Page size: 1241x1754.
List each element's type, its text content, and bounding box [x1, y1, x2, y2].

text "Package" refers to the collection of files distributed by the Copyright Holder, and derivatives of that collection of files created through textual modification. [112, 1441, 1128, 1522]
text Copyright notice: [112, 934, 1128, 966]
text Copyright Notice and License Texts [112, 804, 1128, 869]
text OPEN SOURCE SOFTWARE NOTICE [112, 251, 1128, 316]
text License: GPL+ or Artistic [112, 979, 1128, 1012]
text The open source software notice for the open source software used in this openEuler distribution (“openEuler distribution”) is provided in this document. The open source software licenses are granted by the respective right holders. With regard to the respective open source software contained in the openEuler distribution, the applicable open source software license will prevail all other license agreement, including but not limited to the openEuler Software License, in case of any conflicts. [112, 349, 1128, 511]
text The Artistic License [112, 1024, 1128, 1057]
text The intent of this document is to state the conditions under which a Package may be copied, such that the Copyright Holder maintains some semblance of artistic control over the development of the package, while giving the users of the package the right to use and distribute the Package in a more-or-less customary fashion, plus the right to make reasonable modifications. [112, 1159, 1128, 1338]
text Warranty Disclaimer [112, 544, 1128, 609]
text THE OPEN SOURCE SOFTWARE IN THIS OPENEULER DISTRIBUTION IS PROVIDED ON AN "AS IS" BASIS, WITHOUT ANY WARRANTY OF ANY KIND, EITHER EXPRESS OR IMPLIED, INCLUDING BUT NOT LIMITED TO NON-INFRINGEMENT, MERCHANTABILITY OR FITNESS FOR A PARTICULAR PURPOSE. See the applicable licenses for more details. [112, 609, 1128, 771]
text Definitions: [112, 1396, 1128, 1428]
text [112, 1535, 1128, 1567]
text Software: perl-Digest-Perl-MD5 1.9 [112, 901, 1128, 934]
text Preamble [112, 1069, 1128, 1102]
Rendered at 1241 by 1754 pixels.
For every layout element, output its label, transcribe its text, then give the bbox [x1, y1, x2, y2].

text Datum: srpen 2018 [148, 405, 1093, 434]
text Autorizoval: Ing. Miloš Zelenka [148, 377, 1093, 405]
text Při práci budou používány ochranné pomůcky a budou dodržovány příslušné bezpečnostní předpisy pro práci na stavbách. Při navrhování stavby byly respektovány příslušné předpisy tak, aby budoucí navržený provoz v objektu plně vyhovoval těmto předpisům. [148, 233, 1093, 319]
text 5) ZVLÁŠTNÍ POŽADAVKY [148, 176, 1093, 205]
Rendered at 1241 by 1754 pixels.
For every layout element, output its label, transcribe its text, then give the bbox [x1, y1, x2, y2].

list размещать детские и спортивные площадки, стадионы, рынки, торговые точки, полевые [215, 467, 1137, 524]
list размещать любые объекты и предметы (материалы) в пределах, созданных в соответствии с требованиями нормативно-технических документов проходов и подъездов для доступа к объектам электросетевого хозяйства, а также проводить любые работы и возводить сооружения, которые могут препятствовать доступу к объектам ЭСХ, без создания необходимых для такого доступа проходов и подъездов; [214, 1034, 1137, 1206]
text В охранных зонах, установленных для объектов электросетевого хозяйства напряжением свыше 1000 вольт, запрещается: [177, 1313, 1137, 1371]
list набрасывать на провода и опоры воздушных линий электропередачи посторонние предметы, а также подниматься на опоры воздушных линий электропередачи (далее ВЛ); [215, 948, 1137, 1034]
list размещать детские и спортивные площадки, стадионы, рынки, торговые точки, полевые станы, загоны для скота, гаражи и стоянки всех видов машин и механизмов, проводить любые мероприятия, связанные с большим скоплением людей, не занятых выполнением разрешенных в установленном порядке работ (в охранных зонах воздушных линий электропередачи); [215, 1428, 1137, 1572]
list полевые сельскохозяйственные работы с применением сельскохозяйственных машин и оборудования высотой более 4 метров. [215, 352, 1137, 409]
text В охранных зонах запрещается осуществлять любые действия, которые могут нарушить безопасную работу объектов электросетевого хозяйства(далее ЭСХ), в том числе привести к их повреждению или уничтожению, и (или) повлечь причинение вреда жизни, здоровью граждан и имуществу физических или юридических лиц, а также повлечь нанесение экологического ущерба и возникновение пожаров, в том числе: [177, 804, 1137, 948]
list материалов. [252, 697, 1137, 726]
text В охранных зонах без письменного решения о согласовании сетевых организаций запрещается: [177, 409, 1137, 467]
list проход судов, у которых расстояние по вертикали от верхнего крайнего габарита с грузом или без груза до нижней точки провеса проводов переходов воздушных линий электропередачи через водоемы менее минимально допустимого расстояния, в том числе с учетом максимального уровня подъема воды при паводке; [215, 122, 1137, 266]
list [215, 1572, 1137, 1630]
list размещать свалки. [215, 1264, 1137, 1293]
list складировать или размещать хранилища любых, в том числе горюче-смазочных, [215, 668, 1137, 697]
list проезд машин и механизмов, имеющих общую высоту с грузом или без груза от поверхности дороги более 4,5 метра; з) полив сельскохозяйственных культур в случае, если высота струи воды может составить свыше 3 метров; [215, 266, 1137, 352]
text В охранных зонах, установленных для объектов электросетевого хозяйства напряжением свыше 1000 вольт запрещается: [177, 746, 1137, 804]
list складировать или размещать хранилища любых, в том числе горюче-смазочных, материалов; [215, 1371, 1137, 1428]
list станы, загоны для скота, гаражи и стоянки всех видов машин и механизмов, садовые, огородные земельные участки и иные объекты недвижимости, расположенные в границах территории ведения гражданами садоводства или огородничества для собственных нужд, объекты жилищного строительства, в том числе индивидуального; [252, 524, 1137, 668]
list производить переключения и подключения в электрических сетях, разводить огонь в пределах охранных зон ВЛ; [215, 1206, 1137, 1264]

TASK BRIEF –
Could you restate the records above word for word?

SOLUTION TO THE PROBLEM –
Page size: 1241x1754.
List each element's type, its text content, and bounding box [x1, y1, x2, y2].

text "Package" refers to the collection of files distributed by the Copyright Holder, and derivatives of that collection of files created through textual modification. [112, 1441, 1128, 1522]
text Copyright notice: [112, 934, 1128, 966]
text Copyright Notice and License Texts [112, 804, 1128, 869]
text OPEN SOURCE SOFTWARE NOTICE [112, 251, 1128, 316]
text License: GPL+ or Artistic [112, 979, 1128, 1012]
text The open source software notice for the open source software used in this openEuler distribution (“openEuler distribution”) is provided in this document. The open source software licenses are granted by the respective right holders. With regard to the respective open source software contained in the openEuler distribution, the applicable open source software license will prevail all other license agreement, including but not limited to the openEuler Software License, in case of any conflicts. [112, 349, 1128, 511]
text The Artistic License [112, 1024, 1128, 1057]
text The intent of this document is to state the conditions under which a Package may be copied, such that the Copyright Holder maintains some semblance of artistic control over the development of the package, while giving the users of the package the right to use and distribute the Package in a more-or-less customary fashion, plus the right to make reasonable modifications. [112, 1159, 1128, 1338]
text Warranty Disclaimer [112, 544, 1128, 609]
text THE OPEN SOURCE SOFTWARE IN THIS OPENEULER DISTRIBUTION IS PROVIDED ON AN "AS IS" BASIS, WITHOUT ANY WARRANTY OF ANY KIND, EITHER EXPRESS OR IMPLIED, INCLUDING BUT NOT LIMITED TO NON-INFRINGEMENT, MERCHANTABILITY OR FITNESS FOR A PARTICULAR PURPOSE. See the applicable licenses for more details. [112, 609, 1128, 771]
text Definitions: [112, 1396, 1128, 1428]
text [112, 1535, 1128, 1567]
text Software: perl-Digest-Perl-MD5 1.9 [112, 901, 1128, 934]
text Preamble [112, 1069, 1128, 1102]
Rendered at 1241 by 1754 pixels.
For every layout element, output its label, transcribe its text, then give the bbox [x1, y1, x2, y2].

text Datum: srpen 2018 [148, 405, 1093, 434]
text Autorizoval: Ing. Miloš Zelenka [148, 377, 1093, 405]
text Při práci budou používány ochranné pomůcky a budou dodržovány příslušné bezpečnostní předpisy pro práci na stavbách. Při navrhování stavby byly respektovány příslušné předpisy tak, aby budoucí navržený provoz v objektu plně vyhovoval těmto předpisům. [148, 233, 1093, 319]
text 5) ZVLÁŠTNÍ POŽADAVKY [148, 176, 1093, 205]
Rendered at 1241 by 1754 pixels.
For every layout element, output its label, transcribe its text, then give the bbox [x1, y1, x2, y2].

list размещать детские и спортивные площадки, стадионы, рынки, торговые точки, полевые [215, 467, 1137, 524]
list размещать любые объекты и предметы (материалы) в пределах, созданных в соответствии с требованиями нормативно-технических документов проходов и подъездов для доступа к объектам электросетевого хозяйства, а также проводить любые работы и возводить сооружения, которые могут препятствовать доступу к объектам ЭСХ, без создания необходимых для такого доступа проходов и подъездов; [214, 1034, 1137, 1206]
text В охранных зонах, установленных для объектов электросетевого хозяйства напряжением свыше 1000 вольт, запрещается: [177, 1313, 1137, 1371]
list набрасывать на провода и опоры воздушных линий электропередачи посторонние предметы, а также подниматься на опоры воздушных линий электропередачи (далее ВЛ); [215, 948, 1137, 1034]
list размещать детские и спортивные площадки, стадионы, рынки, торговые точки, полевые станы, загоны для скота, гаражи и стоянки всех видов машин и механизмов, проводить любые мероприятия, связанные с большим скоплением людей, не занятых выполнением разрешенных в установленном порядке работ (в охранных зонах воздушных линий электропередачи); [215, 1428, 1137, 1572]
list полевые сельскохозяйственные работы с применением сельскохозяйственных машин и оборудования высотой более 4 метров. [215, 352, 1137, 409]
text В охранных зонах запрещается осуществлять любые действия, которые могут нарушить безопасную работу объектов электросетевого хозяйства(далее ЭСХ), в том числе привести к их повреждению или уничтожению, и (или) повлечь причинение вреда жизни, здоровью граждан и имуществу физических или юридических лиц, а также повлечь нанесение экологического ущерба и возникновение пожаров, в том числе: [177, 804, 1137, 948]
list материалов. [252, 697, 1137, 726]
text В охранных зонах без письменного решения о согласовании сетевых организаций запрещается: [177, 409, 1137, 467]
list проход судов, у которых расстояние по вертикали от верхнего крайнего габарита с грузом или без груза до нижней точки провеса проводов переходов воздушных линий электропередачи через водоемы менее минимально допустимого расстояния, в том числе с учетом максимального уровня подъема воды при паводке; [215, 122, 1137, 266]
list [215, 1572, 1137, 1630]
list размещать свалки. [215, 1264, 1137, 1293]
list складировать или размещать хранилища любых, в том числе горюче-смазочных, [215, 668, 1137, 697]
list проезд машин и механизмов, имеющих общую высоту с грузом или без груза от поверхности дороги более 4,5 метра; з) полив сельскохозяйственных культур в случае, если высота струи воды может составить свыше 3 метров; [215, 266, 1137, 352]
text В охранных зонах, установленных для объектов электросетевого хозяйства напряжением свыше 1000 вольт запрещается: [177, 746, 1137, 804]
list складировать или размещать хранилища любых, в том числе горюче-смазочных, материалов; [215, 1371, 1137, 1428]
list станы, загоны для скота, гаражи и стоянки всех видов машин и механизмов, садовые, огородные земельные участки и иные объекты недвижимости, расположенные в границах территории ведения гражданами садоводства или огородничества для собственных нужд, объекты жилищного строительства, в том числе индивидуального; [252, 524, 1137, 668]
list производить переключения и подключения в электрических сетях, разводить огонь в пределах охранных зон ВЛ; [215, 1206, 1137, 1264]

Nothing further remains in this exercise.